In 2013, she was awarded South Korea’s Pak Kyong-ni Prize for her contribution to international literature. Robinson is the author of Lila—one of her four acclaimed novels—which was a finalist for the National Book Award and the National Book Critics Circle Award; Gilead, winner of the 2005 Pulitzer Prize for Fiction and the National Book Critics Circle Award; and Home, winner of the Orange Prize and the Los Angeles Times Book Prize, and a finalist for the National Book Award. Her first novel, Housekeeping, won the Hemingway Foundation/PEN Award and was a 1982 Pulitzer Prize finalist.

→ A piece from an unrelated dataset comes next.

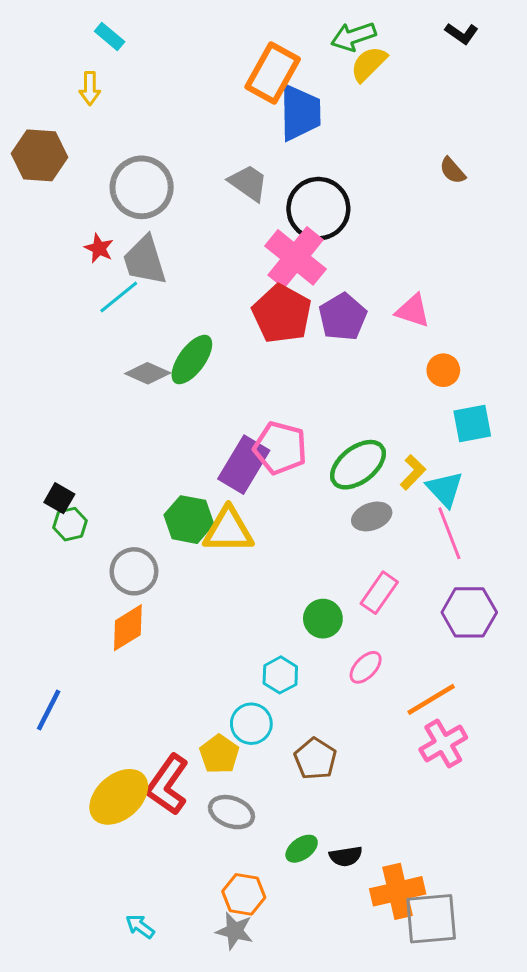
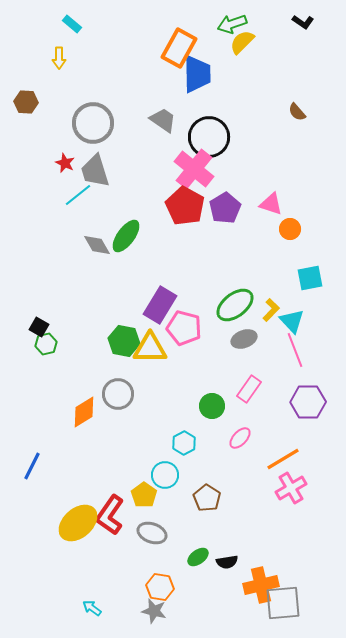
brown hexagon: (40, 155) -> (26, 102), size x0.7
orange circle: (443, 370) -> (290, 229), moved
gray diamond: (148, 373) -> (97, 245), turned 36
pink pentagon: (280, 448) -> (184, 328), moved
gray circle: (134, 571) -> (118, 394), moved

Robinson’s nonfiction books include What Are We Doing Here?, The Givenness of Things, When I Was a Child I Read Books, Absence of Mind, The Death of Adam, and Mother Country, which was nominated for a National Book Award. Professor emeritus at the University of Iowa, Robinson taught at the Iowa Writers’ Workshop for 25 years. She did her undergraduate work at Pembroke College, the former women’s college at Brown University; she received a bachelor’s degree in 1966, and earned her doctoral degree in English in 1977 from the University of Washington.
She will be awarded an honorary Doctor of Humane Letters degree.